The outcome of the RAC review is recommendations for the safe and ethical conduct of the trial. A letter summarizing the recommendations is sent to the principal investigator, the local IRB and IBC reviewing the protocol, and the FDA, which must issue the required IND approval before the trial begins.

IBC examines local safety issues

Once the RAC review is complete, investigators can seek local review by the IBC. The specific responsibilities of the IBC, with respect to gene therapy research include:

• Review of all proposals regarding recombinant DNA research conducted or sponsored by the institution to ensure compliance with the appropriate regulations and guidelines.

• Establishing and implementing university policies that ensure the safe conduct of rDNA research.

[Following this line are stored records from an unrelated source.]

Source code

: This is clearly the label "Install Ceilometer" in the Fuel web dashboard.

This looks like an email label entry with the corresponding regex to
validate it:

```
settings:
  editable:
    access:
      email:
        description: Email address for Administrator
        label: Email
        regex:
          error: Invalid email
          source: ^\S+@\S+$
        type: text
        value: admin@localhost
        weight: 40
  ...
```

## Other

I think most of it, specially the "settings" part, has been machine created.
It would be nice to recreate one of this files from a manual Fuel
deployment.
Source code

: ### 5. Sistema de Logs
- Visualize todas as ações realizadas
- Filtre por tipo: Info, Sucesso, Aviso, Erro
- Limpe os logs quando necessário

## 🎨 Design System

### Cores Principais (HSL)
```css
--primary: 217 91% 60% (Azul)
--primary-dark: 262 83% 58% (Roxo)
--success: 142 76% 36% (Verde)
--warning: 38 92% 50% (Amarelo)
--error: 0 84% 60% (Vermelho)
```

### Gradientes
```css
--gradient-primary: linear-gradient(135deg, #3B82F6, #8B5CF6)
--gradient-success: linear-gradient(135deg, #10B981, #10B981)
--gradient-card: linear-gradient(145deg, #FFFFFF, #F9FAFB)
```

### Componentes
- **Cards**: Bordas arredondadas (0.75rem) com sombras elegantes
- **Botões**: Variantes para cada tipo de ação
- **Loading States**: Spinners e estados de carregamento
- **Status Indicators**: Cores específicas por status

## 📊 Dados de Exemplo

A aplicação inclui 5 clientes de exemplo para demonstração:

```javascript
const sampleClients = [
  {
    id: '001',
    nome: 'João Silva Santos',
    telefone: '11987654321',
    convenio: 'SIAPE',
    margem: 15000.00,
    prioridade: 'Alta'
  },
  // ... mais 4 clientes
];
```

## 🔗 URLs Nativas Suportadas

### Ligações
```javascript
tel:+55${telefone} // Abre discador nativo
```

• Certification of research support agencies that personnel, facilities, procedures, and practices have been reviewed and are in compliance with the appropriate regulations.

• Creation and maintenance of a central reference file and library of communications related to all aspects of rDNA research at their institution.

The difference between IRB review and IBC review is that the IRB is primarily concerned with the safety of individuals involved as subjects in the proposed trial, and the IBC is charged with ensuring that procedures to protect the public, the researchers themselves, and others are put in place and adhered to, Flotte says.

IRBs are concerned with the protocol’s informed consent process, risk-benefit ratio for subjects, recruitment of study subjects, confidentiality and privacy issues, and adherence to good clinical practice.

The IBC will examine procedures related to the safety of the subjects, as well as clinical personnel and the surrounding community. The IBC also will want to see evidence of the training of research personnel in the procedures and practices of rDNA research, he says.

Coordination within the facility 

Prior to the initiation of the protocol, investigators also must work collaboratively with other groups at the hospital or center where the clinical trial visits will take place.

Gene therapy often involves the use of an altered virus as a vector for delivering the gene therapy inside the tissues of the subjects. These virus vectors can pose a hazard to researchers and other health care workers or patients if the vector is mishandled. In some instances, the potential may exist for the vector to be transmitted to close contacts of the person undergoing therapy.

Investigators must develop a plan in conjunction with facility infection control professionals, waste management, and engineering to ensure that procedures are in place to keep the vector secure and that the trial is safely conducted.

Plans must be in place regarding the handling, preparation, and administration of the vector, protection of sexual partners of trial participants, protection of close contacts and offspring, and the protection of health care workers and the work environment, Flotte says.

Once the protocol has been reviewed by the RAC and IBC, it can be submitted for review by the IRB and submitted to the FDA as an IND application, he says. "The IRB is responsible for the protection of the rights and welfare of human subjects in all human subject research. They are regulated by the CFR to oversee all human research in their designated area."

Although the IRB and IBC monitor the conduct of the trial locally, investigators must also file annual reports and safety reports with the RAC. In particular, any serious adverse events that are unexpected and associated with the use of the gene transfer product must be reported to the OBA. Relevant findings from tests in laboratory animals that suggest a significant risk for a human research participant also must be reported to OBA. Assessments of the trial’s safety are performed by a working group of the RAC known as the NIH Gene Transfer Assessment Board.

"The IRB and FDA may review the protocol before or after the RAC review, but both the IRB and FDA will be informed of the RAC recommendations, Flotte says. "The RAC review occurs before the final IBC approval to ensure that committee is informed of the RAC’s recommendations."